» **Supplied text**:
*** Begin section ***
Career Decisions at This Rank

  • Pursue AET rating versus striking for a different rating at a different unit
    The AET rating is one of the most technically demanding in the Coast Guard enlisted structure, and the payoff — FAA AMT certificate, specialized avionics training, assignment to the small and prestigious aviation maintenance community — is real. But the pipeline is 52 weeks of sustained technical training after a 12-18 month non-rate period, and the community is small enough that there is limited flexibility in assignment. If you are at a well-run air station with mentors who are investing in you, stay the course. If the air station experience is making you miserable and the work genuinely does not interest you, a reclass before ATTC is the honest choice — the rating does not benefit from members who are enduring it.
  • How aggressively to pursue ATTC prerequisites versus waiting for the chain to manage the timeline
    This is not a wait-and-see situation. The ATTC class date is allocated to the air station based on community need and your unit's billet count — but the endorsement for that date belongs to the OIC, who is briefed by the AETC, who is watching your PQS and your EER. AAs who self-initiate on prerequisites — working the qual book proactively, asking for phase inspection access, reading the maintenance manual on their own time — are the ones who get the early endorsements when a class date opens. The ones who wait for someone to tell them it's time get the dates that are left.
  • First enlistment reenlistment decision — serve through ATTC pipeline or evaluate at the end of first enlistment
    The ATTC pipeline is typically completed well within a standard 4-year enlistment, but the return on the investment — both the FAA AMT eligibility and the PO3 advancement — does not materialize until after graduation and assignment. Members who separate before completing ATTC leave with Cape May completion and some unit experience, but without the rated credential that makes the CG investment worth carrying into the civilian market. If you are considering separation, do it before ATTC starts or commit through AET3. The half-measure — attending ATTC, not completing — is the worst outcome for both you and the Coast Guard.

How the Seat Varies by Unit Type

  • Air Station (rotary-wing primary — HH-65 / MH-60)
    Most AET non-rates are assigned to rotary-wing air stations. The HH-65 and MH-60 avionics shops are the training foundation for the rating. FOD discipline on a helicopter ramp is more demanding than on a fixed-wing ramp because the tail rotor and main rotor downwash creates active FOD migration on every start. The avionics bays are tighter and more complex than fixed-wing platforms. This is the baseline experience.
*** End section ***
» **Source material**:
*** Begin section ***
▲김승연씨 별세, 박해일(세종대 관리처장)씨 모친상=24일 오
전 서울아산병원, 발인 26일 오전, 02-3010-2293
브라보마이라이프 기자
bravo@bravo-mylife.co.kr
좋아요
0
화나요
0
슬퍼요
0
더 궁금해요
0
*** End section ***
» **Apply what you read**:
1. Please copy the part of the Coast Guard AET career guide from "Career Decisions at" to "are enduring it." word for word.
2. Continue the Coast Guard AET career guide after its last sentence.

» **Responses by item number**:
1.
Career Decisions at This Rank

  • Pursue AET rating versus striking for a different rating at a different unit
    The AET rating is one of the most technically demanding in the Coast Guard enlisted structure, and the payoff — FAA AMT certificate, specialized avionics training, assignment to the small and prestigious aviation maintenance community — is real. But the pipeline is 52 weeks of sustained technical training after a 12-18 month non-rate period, and the community is small enough that there is limited flexibility in assignment. If you are at a well-run air station with mentors who are investing in you, stay the course. If the air station experience is making you miserable and the work genuinely does not interest you, a reclass before ATTC is the honest choice — the rating does not benefit from members who are enduring it.

2.
  • Air Station (fixed-wing — HC-144 / HC-27J)
    Stations operating the HC-144 Ocean Sentry or HC-27J Spartan have a different maintenance rhythm — longer planned sorties, different avionics architectures (glass cockpit integration versus conventional instrumentation, advanced SAR system suites), and a different ops tempo than the SAR-response rotary-wing stations. Fixed-wing AET experience is valuable, but it is narrower on the platform-diversity side unless your career includes both.
  • Multi-mission station (HH-65 + HC-144)
    A small number of air stations operate both rotary and fixed-wing assets. For an AA, this is an advantage — PQS exposure to multiple airframes at the same unit, broader familiarization with avionics system architectures, and more maintenance packages per week to shadow. The broader the exposure as a non-rate, the more prepared you are for the ATTC pipeline.
  • Sector or Air Facility (detachment, limited aircraft)
    Some non-rates are attached to smaller detachments or sector aviation elements with fewer aircraft and a smaller AET shop. The maintenance tempo is lower, the PQS exposure is narrower, and the mentorship is more dependent on the specific AET1 or AET2 assigned to the detachment. A motivated non-rate can still earn a class date from this assignment, but it requires more self-initiation on the PQS and more clarity with the chain about the timeline expectations.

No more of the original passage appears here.